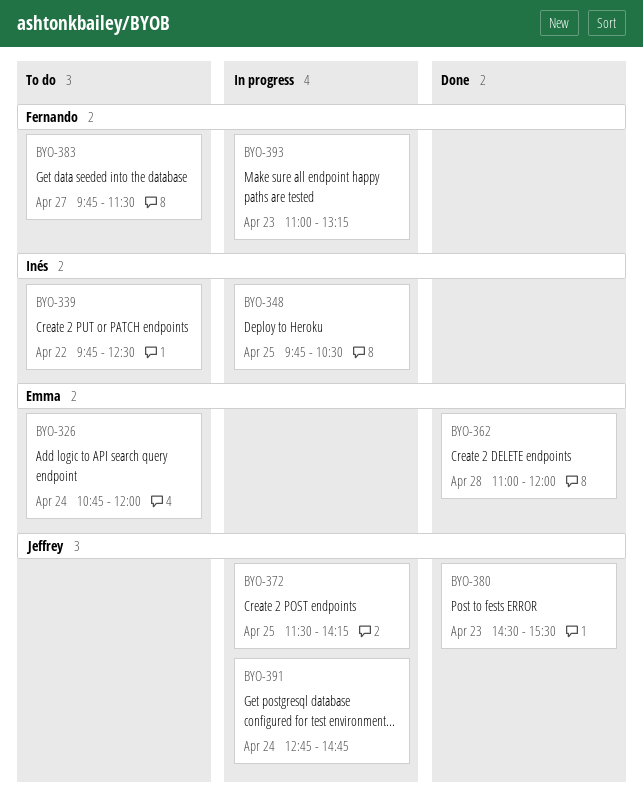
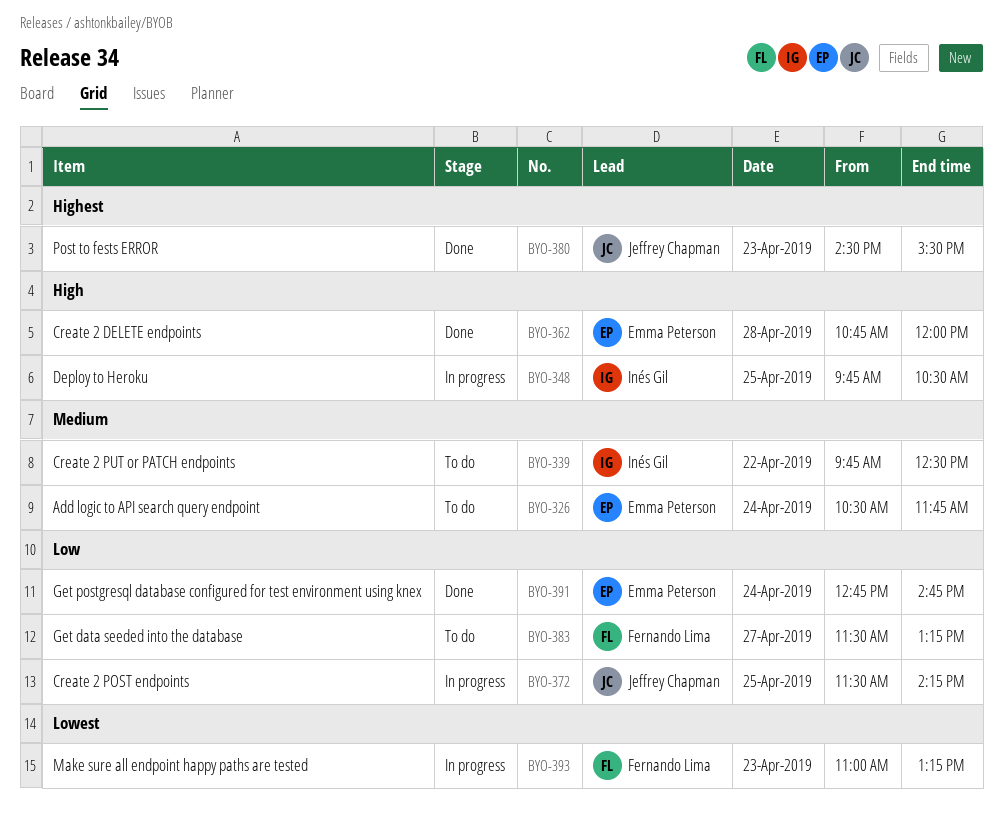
BYO-326, begins: 10:45 -> 10:30
BYO-326, ends: 12:00 -> 11:45
BYO-362, begins: 11:00 -> 10:45
BYO-383, begins: 09:45 -> 11:30
BYO-383, ends: 11:30 -> 13:15
BYO-391, status: In progress -> Done
BYO-391, owner: Jeffrey Chapman -> Emma Peterson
........
Goal of the exercise => In the material above, find each line that contains the word "ends", and select it.

Output of the task =>
BYO-326, ends: 12:00 -> 11:45
BYO-383, ends: 11:30 -> 13:15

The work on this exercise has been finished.